PAGE TEXT:
Whenever Walleye anglers bring up a subject on the controversial subject of fishing for them, one of the most common things mentioned is the disagreement about what the best Walleye fishing lures are.
Since they are toothy, bloodthirsty, and aggressive predators, you have so many different anglers telling you different viewpoints on the subject. This leads to more questions than it does answers.
Do you use crankbaits, soft plastics, jerkbaits, spinners, or something else? Unfortunately for everybody, one will tell you one thing and someone else will tell you another thing. Everybody has a right to stick to their favorite baits and never even give a try with anything else.
That is certainly fine however, anybody that regularly fishes understands that they may be limiting their own success by refusing to try a new lure. The best of the best things to throw is not technically defined in any game and fish magazine or tackle store catalog.
Because of this, the definition is usually defined when it has met certain criteria. For instance, the best Walleye baits are generally hard-bodied as well as minnow-shaped, although many will also hit leeches, nightcrawlers, and similar soft plastics.

DATA RECORDS:
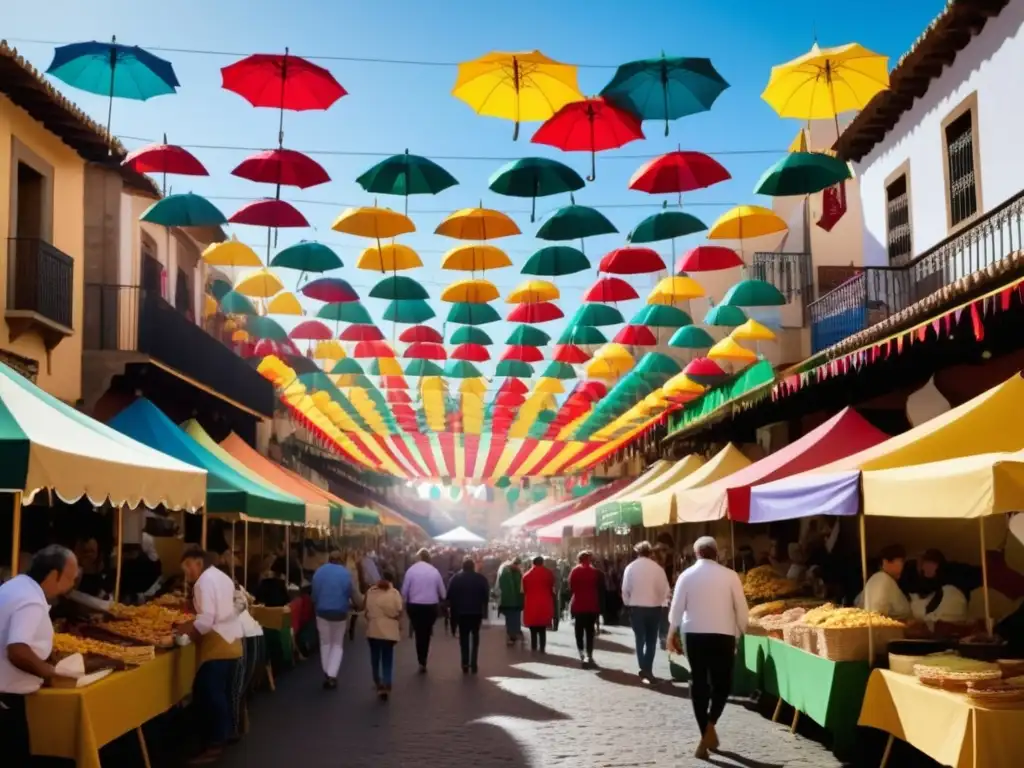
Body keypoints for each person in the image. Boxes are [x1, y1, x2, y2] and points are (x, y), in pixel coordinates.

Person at [668, 536, 748, 760]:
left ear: (696, 554)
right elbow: (741, 607)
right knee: (722, 683)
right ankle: (710, 725)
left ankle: (706, 732)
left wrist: (671, 633)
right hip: (723, 634)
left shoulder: (686, 575)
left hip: (694, 633)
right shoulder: (731, 575)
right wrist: (742, 630)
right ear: (717, 554)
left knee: (699, 682)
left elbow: (676, 608)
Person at [0, 546, 79, 764]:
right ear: (54, 575)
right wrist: (51, 673)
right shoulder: (31, 601)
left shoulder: (17, 585)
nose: (71, 586)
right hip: (6, 701)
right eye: (70, 578)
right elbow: (17, 649)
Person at [175, 549, 244, 764]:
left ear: (198, 562)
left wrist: (185, 633)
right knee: (219, 693)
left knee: (209, 694)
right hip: (232, 642)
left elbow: (206, 620)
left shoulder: (203, 582)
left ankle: (214, 744)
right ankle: (226, 733)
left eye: (187, 565)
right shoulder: (220, 576)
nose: (186, 572)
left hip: (217, 648)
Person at [622, 541, 672, 683]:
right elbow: (666, 590)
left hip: (636, 607)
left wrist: (627, 603)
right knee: (651, 640)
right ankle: (647, 669)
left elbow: (625, 589)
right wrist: (661, 602)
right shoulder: (658, 569)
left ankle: (644, 667)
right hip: (654, 608)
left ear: (637, 552)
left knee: (640, 639)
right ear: (650, 553)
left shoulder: (630, 568)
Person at [310, 551, 357, 689]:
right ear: (341, 560)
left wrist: (317, 604)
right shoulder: (345, 573)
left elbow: (314, 594)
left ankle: (327, 671)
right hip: (340, 612)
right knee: (337, 644)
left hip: (322, 612)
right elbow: (351, 592)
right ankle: (332, 674)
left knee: (325, 643)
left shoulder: (318, 572)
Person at [400, 548, 446, 672]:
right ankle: (423, 657)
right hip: (430, 606)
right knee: (425, 632)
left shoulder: (411, 571)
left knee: (419, 632)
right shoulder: (435, 572)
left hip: (414, 605)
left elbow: (404, 591)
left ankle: (421, 659)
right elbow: (443, 593)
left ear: (418, 558)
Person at [231, 584, 265, 740]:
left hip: (250, 637)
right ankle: (237, 723)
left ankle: (235, 727)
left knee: (240, 684)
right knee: (239, 685)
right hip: (243, 637)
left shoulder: (234, 594)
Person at [446, 557, 490, 673]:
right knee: (475, 638)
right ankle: (474, 663)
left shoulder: (455, 578)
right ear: (473, 567)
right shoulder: (481, 579)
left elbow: (449, 595)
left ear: (463, 567)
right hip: (476, 612)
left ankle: (465, 663)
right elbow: (486, 596)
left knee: (464, 638)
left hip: (461, 613)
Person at [364, 570, 403, 700]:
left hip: (373, 629)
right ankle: (387, 681)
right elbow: (398, 610)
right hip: (389, 631)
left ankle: (377, 681)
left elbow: (366, 610)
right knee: (387, 657)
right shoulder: (394, 593)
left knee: (375, 657)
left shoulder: (370, 592)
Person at [856, 544, 912, 620]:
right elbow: (876, 615)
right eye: (900, 562)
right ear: (886, 562)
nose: (902, 566)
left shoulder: (888, 580)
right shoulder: (881, 579)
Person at [568, 551, 601, 668]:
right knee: (590, 631)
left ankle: (581, 652)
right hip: (592, 604)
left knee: (579, 630)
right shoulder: (595, 572)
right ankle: (589, 654)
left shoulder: (575, 571)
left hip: (579, 605)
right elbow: (600, 588)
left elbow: (571, 587)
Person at [522, 556, 556, 654]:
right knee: (542, 628)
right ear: (542, 563)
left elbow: (524, 590)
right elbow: (551, 586)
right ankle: (542, 647)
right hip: (545, 603)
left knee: (533, 628)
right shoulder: (549, 574)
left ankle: (533, 646)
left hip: (531, 603)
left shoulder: (527, 575)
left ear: (533, 563)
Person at [498, 557, 524, 647]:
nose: (517, 566)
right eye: (516, 565)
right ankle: (512, 636)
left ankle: (514, 634)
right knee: (511, 619)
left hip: (514, 601)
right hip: (510, 601)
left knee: (513, 618)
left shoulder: (515, 573)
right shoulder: (506, 573)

WORK REQUEST 1:
In the walleye lure text, what body type and shape do the best walleye baits generally have?
WORK REQUEST 2:
Pick up the walleye lure text after its last sentence and keep writing in the same vein.

WRITTEN RESPONSE 1:
They are generally hard-bodied and minnow-shaped.

WRITTEN RESPONSE 2:
To better help you out when choosing a lure, we have created a list of what we believe to be some of the very best at it. All of the lures on this list have been carefully studied with time on the water and with consistency, have provided versatility and effectiveness in all bodies of water we have tried.
How To Choose The Right Walleye Lure
There are a few reasons why you would try some baits over others. Knowing exactly what makes the Walleye tick is the key to maxing out on your limit or not getting a single nibble all day. They are especially unique because they have so many different things going for them. For instance, they are aggressive in much the same way as Largemouth Bass.
This means they will chase a variety of different things. They have a long slender body that is shaped like a torpedo and is built for speed. They also have a mouth of teeth that they rip prey apart with, similar to Pike or Muskellunge. Their vision is also pretty good for a fish. Related to the Yellow Perch, you need to understand that they love to inhabit deep water if available.
If you can properly understand what to throw and understand the reasons behind it, you can very easily train yourself to become a master of catching the species. Nothing is set in stone and everything fails at one point or another. It is not an exact science, but there are some things you should keep in mind before you even think about going to catch some on a rod and reel.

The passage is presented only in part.